L’utilisation de l’hypnose au bloc a aussi un effet positif sur le praticien et sur toutes les personnes présentes lors de l’intervention chirurgicale. Bruno Falissard, auteur, avec Juliette Gueguen, Caroline Barry et Christine Hassler, d’un rapport évaluant l’efficacité de l’hypnose médicale, le constate : « Certaines infirmières de salle d’opération disent que, quand l’anesthésiste hypnotise le patient, tout le monde se sent mieux. » L’ambiance est plus positive, le travail du chirurgien devient plus facile et il gagne du temps.
Une formation à développer
Changement de décor. Il est 10 heures et nous avons quitté l’hôpital. Des praticiens s’affairent dans l’amphithéâtre du pavillon Georges-Heuyer de l’hôpital de la Pitié-Salpêtrière, à Paris. Tous viennent se former à l’hypnose médicale.
Si cette pratique a montré ses effets bénéfiques sur le patient, elle reste marginale et peu enseignée dans les facultés de médecine, comme le regrette le Dr Benhaiem : « Je crois qu’il serait bien de sensibiliser les futurs médecins, de leur faire entendre que l’hypnose fait partie de la médecine. Je vais tous les ans enseigner une heure à Paris pour expliquer ce qu’est l’hypnose, c’est très peu. »
En 2001, il crée le premier diplôme universitaire (DU) d’hypnose médicale à la Pitié-Salpêtrière, berceau historique de l’hypnose en France. Tous les ans, environ 150 praticiens (anesthésistes, médecins généralistes, sages-femmes…) se retrouvent onze fois, entre octobre et juin, pour se former. À chaque session, les conférences de spécialistes se succèdent. Entre cours magistraux et séances pratiques, les médecins travaillent ensemble et partagent leurs premières expériences.
Lors des formations, différents exercices sont proposés aux médecins. Ici, la suggestibilité du patient est testée.

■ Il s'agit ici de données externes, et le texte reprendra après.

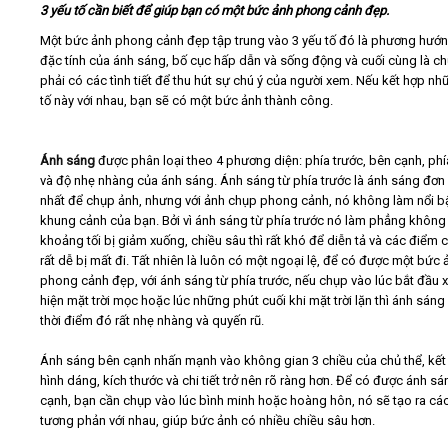
3 yếu tố cần biết để giúp bạn có một bức ảnh phong cảnh đẹp.
Một bức ảnh phong cảnh đẹp tập trung vào 3 yếu tố đó là phương hướn
Video
đặc tính của ánh sáng, bố cục hấp dẫn và sống động và cuối cùng là c
phải có các tình tiết để thu hút sự chú ý của người xem. Nếu kết hợp nh
Kiến thức
tố này với nhau, bạn sẽ có một bức ảnh thành công.
Liên hệ - Đăng ký
Ánh sáng
được phân loại theo 4 phương diện: phía trước, bên cạnh, phí
và độ nhẹ nhàng của ánh sáng. Ánh sáng từ phía trước là ánh sáng đơn
nhất để chụp ảnh, nhưng với ảnh chụp phong cảnh, nó không làm nổi b
khung cảnh của bạn. Bởi vì ánh sáng từ phía trước nó làm phẳng không 
khoảng tối bị giảm xuống, chiều sâu thì rất khó để diễn tả và các điểm ch
Tìm kiếm
rất dễ bị mất đi. Tất nhiên là luôn có một ngoại lệ, để có được một bức 
phong cảnh đẹp, với ánh sáng từ phía trước, nếu chụp vào lúc bắt đầu 
hiện mặt trời mọc hoặc lúc những phút cuối khi mặt trời lặn thì ánh sáng
thời điểm đó rất nhẹ nhàng và quyến rũ.
Ánh sáng bên cạnh nhấn mạnh vào không gian 3 chiều của chủ thể, kết
hình dáng, kích thước và chi tiết trở nên rõ ràng hơn. Để có được ánh s
cạnh, bạn cần chụp vào lúc bình minh hoặc hoàng hôn, nó sẽ tạo ra cá
tương phản với nhau, giúp bức ảnh có nhiều chiều sâu hơn.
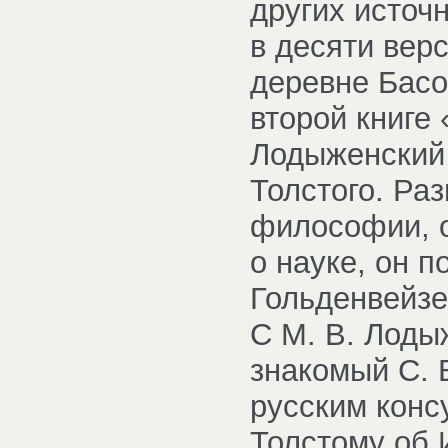
других источ
в десяти вер
деревне Басо
второй книге
Лодыженский
Толстого. Ра
философии, о
о науке, он п
Гольденвейзе
С М. В. Лоды
знакомый С.
русским конс
Толстому об 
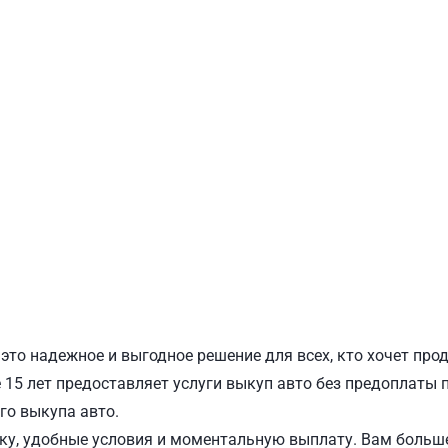
ПОДОЛЬСКИЙ
Ш
это надежное и выгодное решение для всех, кто хочет про
15 лет предоставляет услуги выкуп авто без предоплаты п
го выкупа авто.
у, удобные условия и моментальную выплату. Вам больше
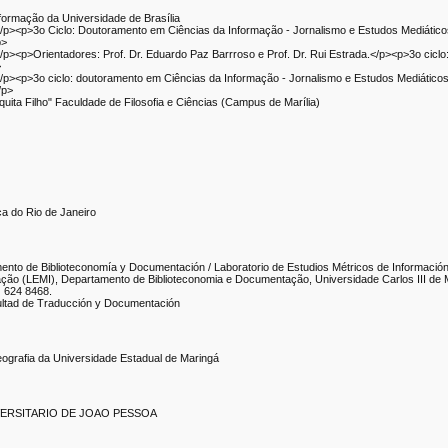
nformação da Universidade de Brasília
p><p>3o Ciclo: Doutoramento em Ciências da Informação - Jornalismo e Estudos Mediátic
p>
p><p>Orientadores: Prof. Dr. Eduardo Paz Barrroso e Prof. Dr. Rui Estrada.</p><p>3o cicl
>
p><p>3o ciclo: doutoramento em Ciências da Informação - Jornalismo e Estudos Mediático
/p>
quita Filho" Faculdade de Filosofia e Ciências (Campus de Marília)
ica do Rio de Janeiro
amento de Biblioteconomía y Documentación / Laboratorio de Estudios Métricos de Información
mação (LEMI), Departamento de Biblioteconomia e Documentação, Universidade Carlos III de
) 624 8468.
ultad de Traducción y Documentación
ografia da Universidade Estadual de Maringá
VERSITARIO DE JOAO PESSOA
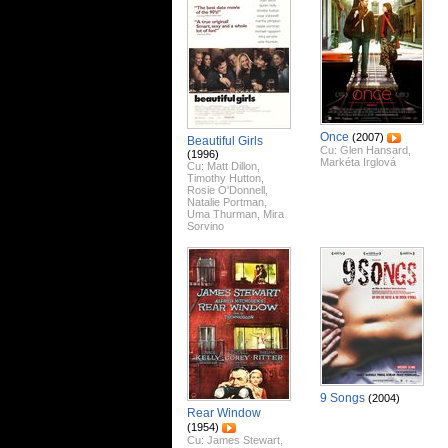
Once
(2007)
Beautiful Girls
Cu:
Glen Hansard
,
(1996)
Markéta Irglová
Cu:
Matt Dillon
,
Timothy Hutton
,
Rosie O'Donnell
,
Natalie Portman
,
Uma Thurman
,
Mira
Sorvino
9 Songs
(2004)
Rear Window
(1954)
Cu:
James Stewart
,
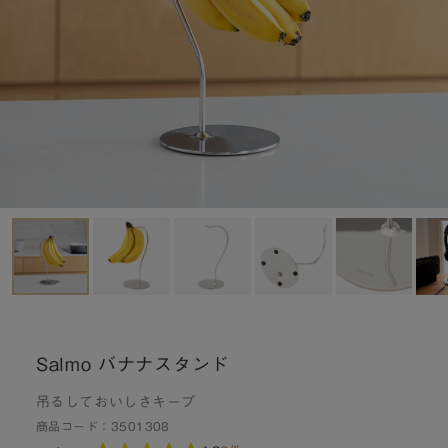
Salmo バナナスタンド
吊るしておいしさキープ
商品コード：
3501308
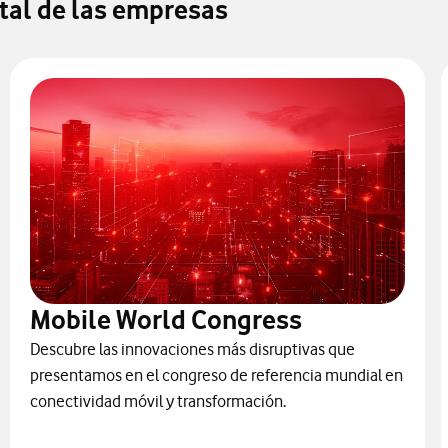
ital de las empresas
Mobile World Congress
Descubre las innovaciones más disruptivas que
presentamos en el congreso de referencia mundial en
conectividad móvil y transformación.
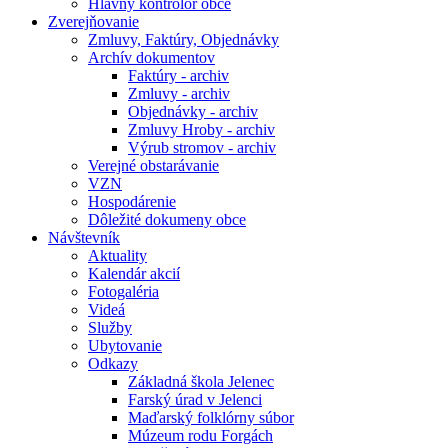
Hlavný kontrolór obce
Zverejňovanie
Zmluvy, Faktúry, Objednávky
Archív dokumentov
Faktúry - archiv
Zmluvy - archiv
Objednávky - archiv
Zmluvy Hroby - archiv
Výrub stromov - archiv
Verejné obstarávanie
VZN
Hospodárenie
Dôležité dokumeny obce
Návštevník
Aktuality
Kalendár akcií
Fotogaléria
Videá
Služby
Ubytovanie
Odkazy
Základná škola Jelenec
Farský úrad v Jelenci
Maďarský folklórny súbor
Múzeum rodu Forgách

L’hypnose, comme de nombreuses médecines alternatives (aromathérapie, sophrologie…), n’est pas reconnue par le Conseil national de l’ordre des médecins. Et pour cause : il est impossible de distinguer les bonnes des mauvaises formations. L’hypnothérapie est un domaine subtil et, contrairement aux médicaments, on ne peut pas tester cette méthode. « Ça échappe à l’entendement pour beaucoup de gens, y compris les autorités médicales », explique Éric Alauzet, député du Doubs et médecin acupuncteur. Avant d’ajouter : « L’Ordre des médecins est une institution très officielle qui pense être garante d’une crédibilité de la médecine et qui ne veut pas trop s’aventurer. »
Dix-huit heures, fin de formation. Les praticiens quittent peu à peu l’amphithéâtre. Chacun retourne dans son établissement afin de mettre en pratique ce qu’il a appris pour, c’est ce qu’ils espèrent, participer au développement de l’hypnose médicale.